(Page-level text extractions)
══════════════════════════════

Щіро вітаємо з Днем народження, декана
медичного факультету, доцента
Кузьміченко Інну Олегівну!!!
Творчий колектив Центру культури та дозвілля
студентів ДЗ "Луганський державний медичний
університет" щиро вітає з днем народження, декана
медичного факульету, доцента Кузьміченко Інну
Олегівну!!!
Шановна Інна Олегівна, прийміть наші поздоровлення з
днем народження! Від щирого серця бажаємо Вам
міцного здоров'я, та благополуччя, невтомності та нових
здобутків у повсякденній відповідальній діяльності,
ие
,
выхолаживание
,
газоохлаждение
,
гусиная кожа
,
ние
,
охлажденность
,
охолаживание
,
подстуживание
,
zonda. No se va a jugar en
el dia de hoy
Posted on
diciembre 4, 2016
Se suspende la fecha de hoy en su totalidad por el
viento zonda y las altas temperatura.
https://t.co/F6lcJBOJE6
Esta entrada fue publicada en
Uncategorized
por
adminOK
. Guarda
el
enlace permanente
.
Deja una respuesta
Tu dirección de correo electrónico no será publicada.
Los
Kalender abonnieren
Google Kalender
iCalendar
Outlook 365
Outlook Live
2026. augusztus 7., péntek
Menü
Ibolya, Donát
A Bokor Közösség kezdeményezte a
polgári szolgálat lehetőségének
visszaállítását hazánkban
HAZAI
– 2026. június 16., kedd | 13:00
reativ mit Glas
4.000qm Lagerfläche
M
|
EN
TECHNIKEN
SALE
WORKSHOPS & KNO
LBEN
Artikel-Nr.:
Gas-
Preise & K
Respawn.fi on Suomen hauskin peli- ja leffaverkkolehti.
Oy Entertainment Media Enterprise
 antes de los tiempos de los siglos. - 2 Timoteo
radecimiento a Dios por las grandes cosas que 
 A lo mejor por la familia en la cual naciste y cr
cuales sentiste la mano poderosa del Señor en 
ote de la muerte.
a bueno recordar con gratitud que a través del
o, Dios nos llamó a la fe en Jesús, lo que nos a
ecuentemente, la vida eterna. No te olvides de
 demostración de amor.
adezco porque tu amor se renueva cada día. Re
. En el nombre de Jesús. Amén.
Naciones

══════════════════════════════

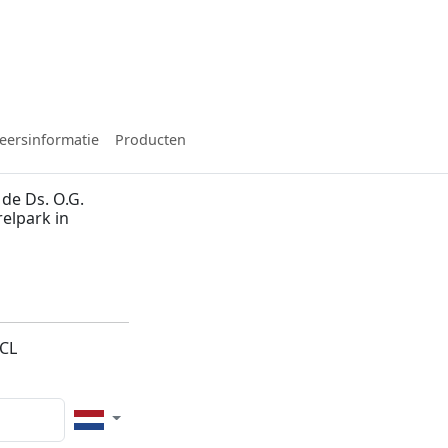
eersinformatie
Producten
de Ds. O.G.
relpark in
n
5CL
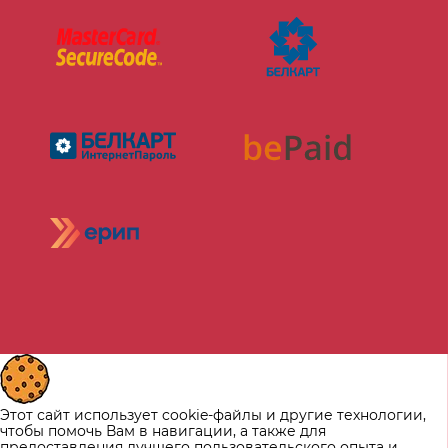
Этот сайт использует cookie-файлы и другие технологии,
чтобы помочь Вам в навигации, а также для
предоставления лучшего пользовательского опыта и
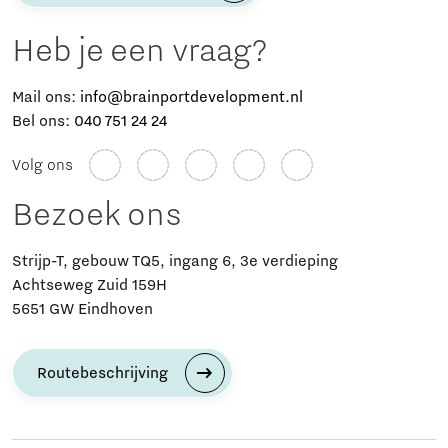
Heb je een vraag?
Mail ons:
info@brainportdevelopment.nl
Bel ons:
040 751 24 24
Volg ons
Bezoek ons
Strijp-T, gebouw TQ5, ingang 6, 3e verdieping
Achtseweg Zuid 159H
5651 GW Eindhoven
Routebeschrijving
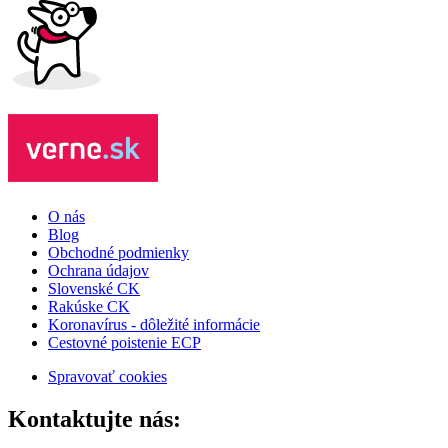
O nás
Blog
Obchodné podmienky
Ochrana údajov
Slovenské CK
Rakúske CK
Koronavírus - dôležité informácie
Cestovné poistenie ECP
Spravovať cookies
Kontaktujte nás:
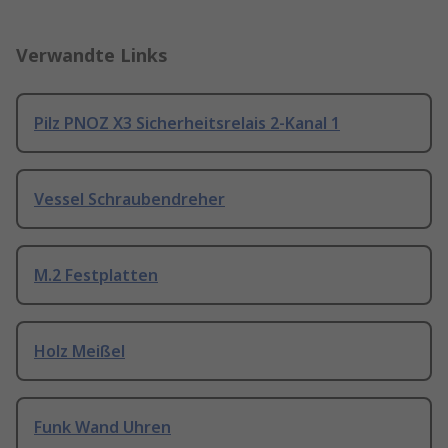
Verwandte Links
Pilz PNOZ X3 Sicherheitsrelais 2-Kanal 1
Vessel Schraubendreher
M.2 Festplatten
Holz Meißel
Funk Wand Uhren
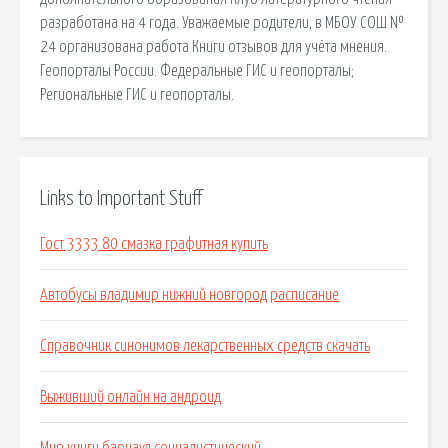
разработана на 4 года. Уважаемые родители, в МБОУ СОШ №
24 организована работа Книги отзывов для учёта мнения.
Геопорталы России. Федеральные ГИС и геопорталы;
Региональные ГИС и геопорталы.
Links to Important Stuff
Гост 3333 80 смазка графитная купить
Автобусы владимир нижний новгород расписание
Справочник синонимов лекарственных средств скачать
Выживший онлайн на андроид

══════════════════════════════

*WHAT THE TASK ASKS:* Please repeat the lines of the material above word for word, starting at the line that contains "Щіро вітаємо з Днем народження, декана" and stopping after the line that contains "Шановна Інна Олегівна, прийміть".

*SOLVED EXERCISE:*
Щіро вітаємо з Днем народження, декана
медичного факультету, доцента
Кузьміченко Інну Олегівну!!!
Творчий колектив Центру культури та дозвілля
студентів ДЗ "Луганський державний медичний
університет" щиро вітає з днем народження, декана
медичного факульету, доцента Кузьміченко Інну
Олегівну!!!
Шановна Інна Олегівна, прийміть наші поздоровлення з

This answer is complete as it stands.